Os trabalhos fisiológicos têm indicado como armazenar a semente de diferentes espécies, qual temperatura utilizar, por quanto tempo armazenar e como o armazenamento influi em sua germinação. Esses resultados serão úteis para a expansão do Basemflor e também para o incentivo à criação de outros bancos.

Os insetos e fungos que danificam as sementes estão sendo identificados e catalogados, em parceria com a UFPR, possibilitando a quantificação das injúrias promovidas por esses organismos na germinação das sementes e na qualidade das mudas.

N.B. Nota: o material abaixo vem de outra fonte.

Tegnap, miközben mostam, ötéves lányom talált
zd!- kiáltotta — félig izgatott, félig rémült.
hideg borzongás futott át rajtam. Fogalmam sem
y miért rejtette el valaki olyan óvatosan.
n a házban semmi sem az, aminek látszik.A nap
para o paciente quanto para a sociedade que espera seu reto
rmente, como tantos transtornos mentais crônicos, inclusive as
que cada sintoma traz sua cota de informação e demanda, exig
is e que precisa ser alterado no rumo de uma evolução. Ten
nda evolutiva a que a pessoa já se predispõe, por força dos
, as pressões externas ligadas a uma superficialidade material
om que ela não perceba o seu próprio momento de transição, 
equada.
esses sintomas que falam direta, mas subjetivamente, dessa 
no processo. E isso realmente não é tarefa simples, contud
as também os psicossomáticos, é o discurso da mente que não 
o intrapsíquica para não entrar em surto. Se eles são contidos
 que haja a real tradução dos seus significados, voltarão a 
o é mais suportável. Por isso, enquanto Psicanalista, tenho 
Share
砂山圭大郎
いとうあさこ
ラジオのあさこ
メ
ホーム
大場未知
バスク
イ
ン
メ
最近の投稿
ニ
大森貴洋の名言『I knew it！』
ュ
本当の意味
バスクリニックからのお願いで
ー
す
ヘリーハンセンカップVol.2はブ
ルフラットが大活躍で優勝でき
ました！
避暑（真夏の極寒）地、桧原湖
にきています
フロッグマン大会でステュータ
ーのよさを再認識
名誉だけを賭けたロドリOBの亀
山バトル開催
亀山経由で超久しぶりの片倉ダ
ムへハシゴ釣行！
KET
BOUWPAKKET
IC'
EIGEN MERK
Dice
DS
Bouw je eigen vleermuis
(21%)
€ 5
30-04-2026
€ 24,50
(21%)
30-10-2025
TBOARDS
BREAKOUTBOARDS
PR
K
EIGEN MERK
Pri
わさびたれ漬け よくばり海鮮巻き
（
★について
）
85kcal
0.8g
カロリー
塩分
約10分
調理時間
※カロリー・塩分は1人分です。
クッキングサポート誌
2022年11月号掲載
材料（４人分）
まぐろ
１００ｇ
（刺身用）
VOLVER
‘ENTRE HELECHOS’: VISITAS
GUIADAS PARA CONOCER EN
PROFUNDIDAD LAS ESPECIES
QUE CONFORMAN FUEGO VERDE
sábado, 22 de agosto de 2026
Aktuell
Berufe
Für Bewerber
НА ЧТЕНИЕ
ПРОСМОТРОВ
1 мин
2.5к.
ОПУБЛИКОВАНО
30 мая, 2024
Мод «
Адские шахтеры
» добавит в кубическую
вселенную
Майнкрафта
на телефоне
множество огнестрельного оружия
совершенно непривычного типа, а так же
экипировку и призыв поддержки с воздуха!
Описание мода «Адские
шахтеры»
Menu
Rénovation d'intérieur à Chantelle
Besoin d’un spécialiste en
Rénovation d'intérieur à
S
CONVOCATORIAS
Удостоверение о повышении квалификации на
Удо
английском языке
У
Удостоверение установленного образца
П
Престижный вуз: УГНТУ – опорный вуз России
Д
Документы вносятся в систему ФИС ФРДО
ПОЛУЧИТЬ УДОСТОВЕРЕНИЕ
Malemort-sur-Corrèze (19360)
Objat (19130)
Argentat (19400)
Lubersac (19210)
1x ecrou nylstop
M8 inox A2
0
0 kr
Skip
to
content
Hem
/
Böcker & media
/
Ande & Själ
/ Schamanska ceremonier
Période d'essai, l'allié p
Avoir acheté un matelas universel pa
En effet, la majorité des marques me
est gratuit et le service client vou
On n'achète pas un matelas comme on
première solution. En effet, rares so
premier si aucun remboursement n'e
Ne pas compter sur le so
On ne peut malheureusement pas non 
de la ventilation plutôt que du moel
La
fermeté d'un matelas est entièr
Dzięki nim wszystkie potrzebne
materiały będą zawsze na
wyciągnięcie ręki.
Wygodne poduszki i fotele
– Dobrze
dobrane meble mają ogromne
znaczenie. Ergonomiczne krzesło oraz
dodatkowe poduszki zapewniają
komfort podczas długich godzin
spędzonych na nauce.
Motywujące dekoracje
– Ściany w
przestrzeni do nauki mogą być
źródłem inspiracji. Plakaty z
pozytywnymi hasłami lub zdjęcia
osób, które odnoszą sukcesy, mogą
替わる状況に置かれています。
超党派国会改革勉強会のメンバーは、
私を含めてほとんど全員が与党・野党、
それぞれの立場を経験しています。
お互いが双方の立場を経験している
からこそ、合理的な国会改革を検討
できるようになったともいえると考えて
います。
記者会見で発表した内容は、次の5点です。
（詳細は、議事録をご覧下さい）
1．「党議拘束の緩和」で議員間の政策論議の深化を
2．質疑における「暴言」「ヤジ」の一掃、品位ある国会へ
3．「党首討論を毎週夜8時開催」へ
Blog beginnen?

Por que começar pela Mata Atlântica

O estado atual de devastação da Floresta Ombrófila Densa (Floresta Atlântica), conhecida popularmente como Mata Atlântica, é o resultado de quase cinco séculos de colonização, expansão da agricultura e da urbanização no Brasil. Esta floresta abrange cerca de 1 milhão de quilômetros quadrados, estendendo-se, praticamente, por toda a faixa litorânea brasileira. A Floresta Tropical Úmida, que faz parte da Floresta Atlântica, está reduzida a 4% de sua cobertura primária e, nos Estados do Sul, esta situação não é muito diferente. Os fragmentos ainda existentes representam um importante banco genético de valor inestimável.

Paralelamente, as ações efetivas de recomposição da cobertura florestal têm sido muito tímidas. Para agravar esse problema, não existia, no país, uma instituição que dispusesse de um banco ativo de germoplasma florestal de espécies nativas que atuasse nacionalmente, fornecendo sementes aos mais diversos projetos.